Dr. Rania Abdalla Abu Elhassan. Tweet

What does it mean?

The meaning of female genital mutilation varies from country to country. It may be about denying women access to sexual pleasure, virginity, a religious obligation or a rite of passage. There is a belief that performing female genital mutilation will reduce a woman’s libido and out of fear of painful sex, prevents girls and women from having sex before marriage (‘protecting’ them from ‘promiscuity’) and keeps them virgins until marriage. The overall aim is to control women’s and girls’ bodies by controlling their sexual abilities.

IPPF Center of Excellence for the Elimination of Female Genital Mutilation

The IPPF Arab World Region leads the Acceleration Programme on Female Genital Mutilation. The Member Association of Mauritania hosts the IPPF Centre of Excellence for the Elimination of Female Genital Mutilation in Nouakchott since October 2021. AWRO is committed to the globalisation of this project to end female genital mutilation. The IPPF Centre of Excellence aims to strengthen the capacity of MAs and health providers by sharing experiences and best practices in eliminating this practice, learning from successes and ways to address challenges. The Center also supports survivors to empower them and improve their future by opening up new horizons. The Center works with female practitioners of FGM by developing social and economic projects to encourage them to abandon the practice. Finally, based on evidence, research and evaluation, the Centre of Excellence for the Elimination of Female Genital Mutilation leads advocacy initiatives.

 

With support from the IPPF Arab World Region, the Mauritanian Association for the Promotion of the Family is setting an example by running effective and successful programmes to eliminate female genital mutilation. At the beginning of the 21st century, the prevalence of female genital mutilation in Mauritania was around 70% in rural areas and as high as 92% in some nomadic communities. In 2005, the government passed a law criminalising female genital mutilation. Campaigns were carried out on the negative effects of the practice on girls’ sexual and psychological health. Thanks to the efforts of the Mauritanian Association, the prevalence of female genital mutilation in Mauritania has fallen significantly, to around 10% in some areas. In July 2022, the IPPF Centre of Excellence and the Mauritanian Association for the Promotion of the Family organized the interregional workshop for religious leaders on female genital mutilation in Nouakchott: “Between the harm of the practice and the need to eradicate the phenomenon”. As a result of this meeting, Muslim and Christian religious leaders from nine countries in the Arab and African regions issued a declaration calling for the prohibition of FGM as a harmful practice.
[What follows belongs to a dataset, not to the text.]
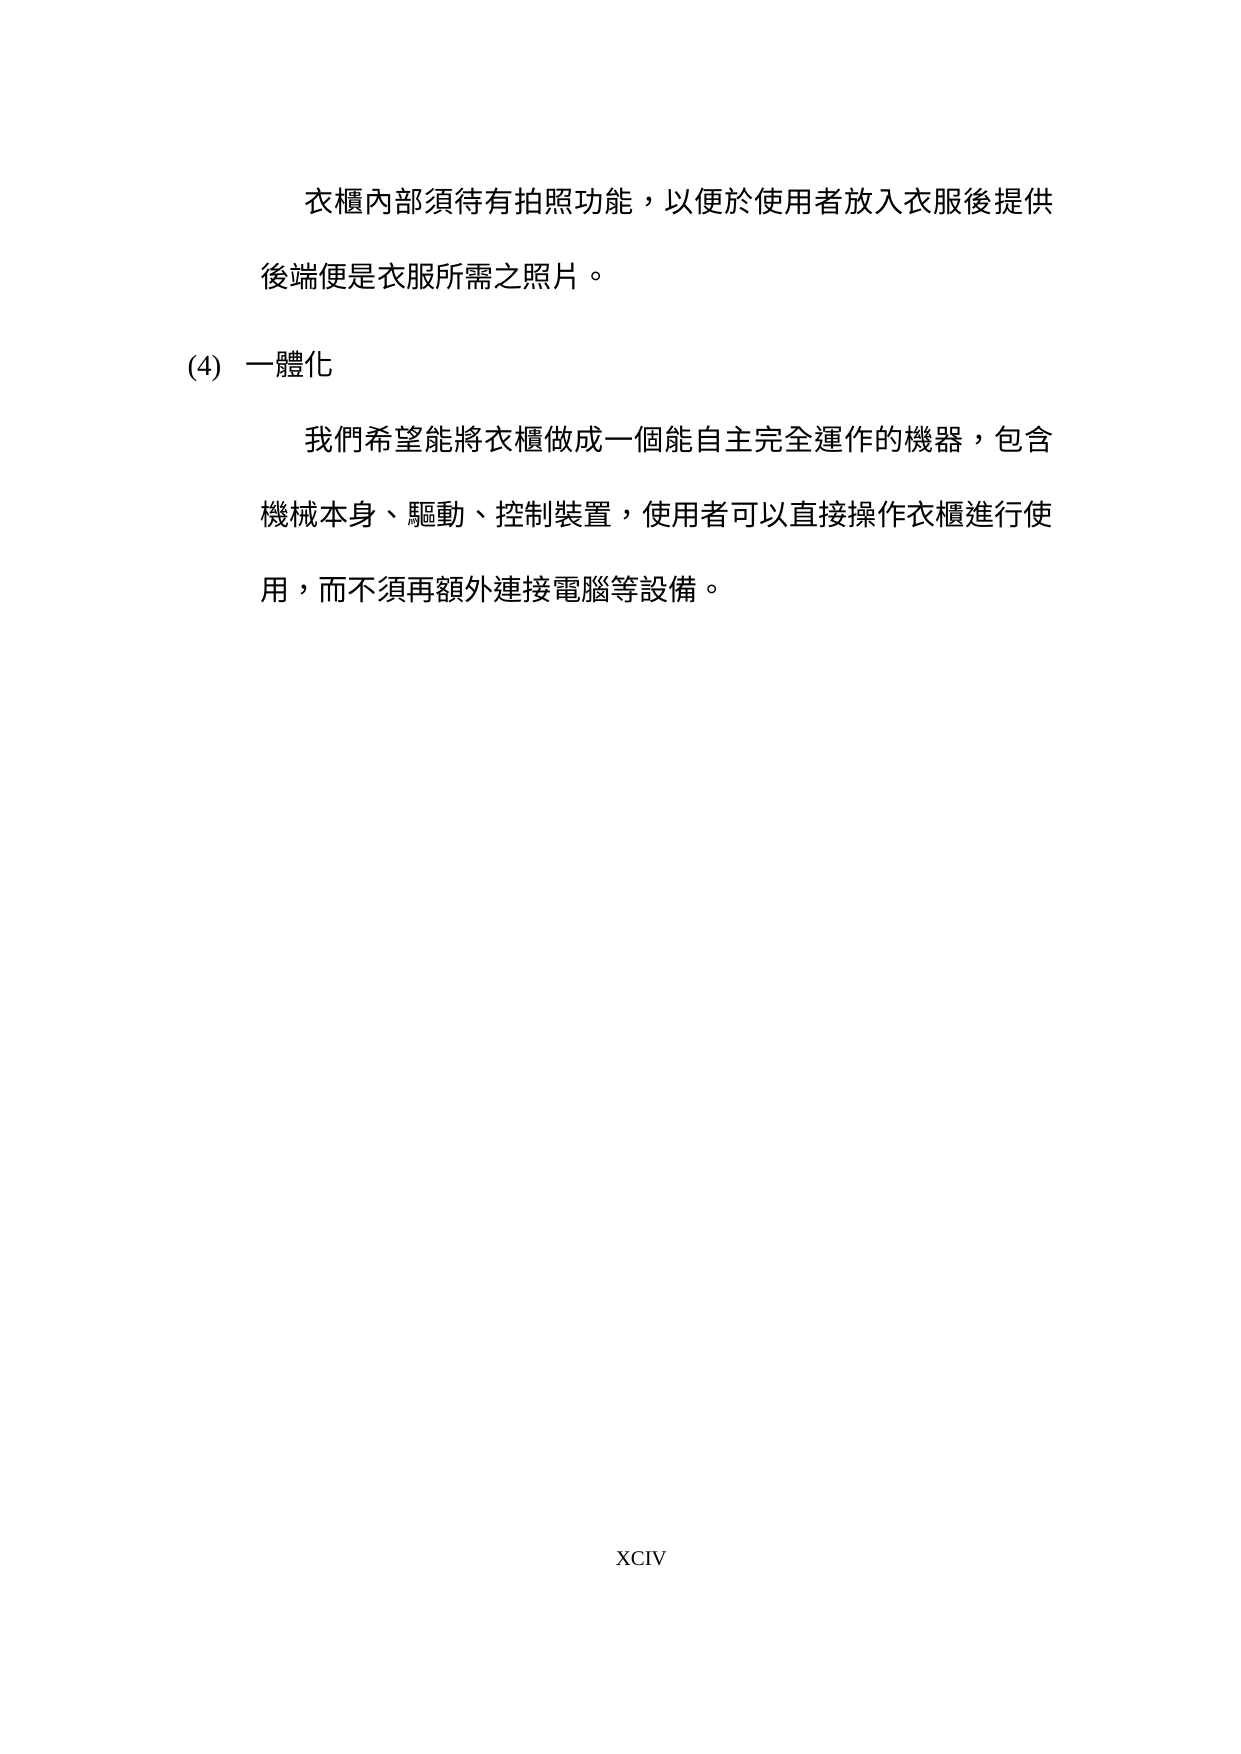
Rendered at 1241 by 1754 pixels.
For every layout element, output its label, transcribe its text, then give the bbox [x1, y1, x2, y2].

On the International Day of Zero Tolerance to Female Genital Mutilation, the Arab World Region and its partner CAWTAR launch an important e-platform dedicated to boys and men to raise their awareness on female genital mutilation :

https://www.men-end-fgm.org/

Coming soon…

The IPPF Programme to End Female Genital Mutilation will launch its new Framework to Accelerate the Elimination of Female Genital Mutilation during the International Workshop on Quality of Care for Survivors of Female Genital Mutilation organised by the Mauritanian Association for for the Promotion of the Family (AMPF) and the Centre of Excellence for the Elimination of Female Genital Mutilation in Naukchout from 2 to 4 March.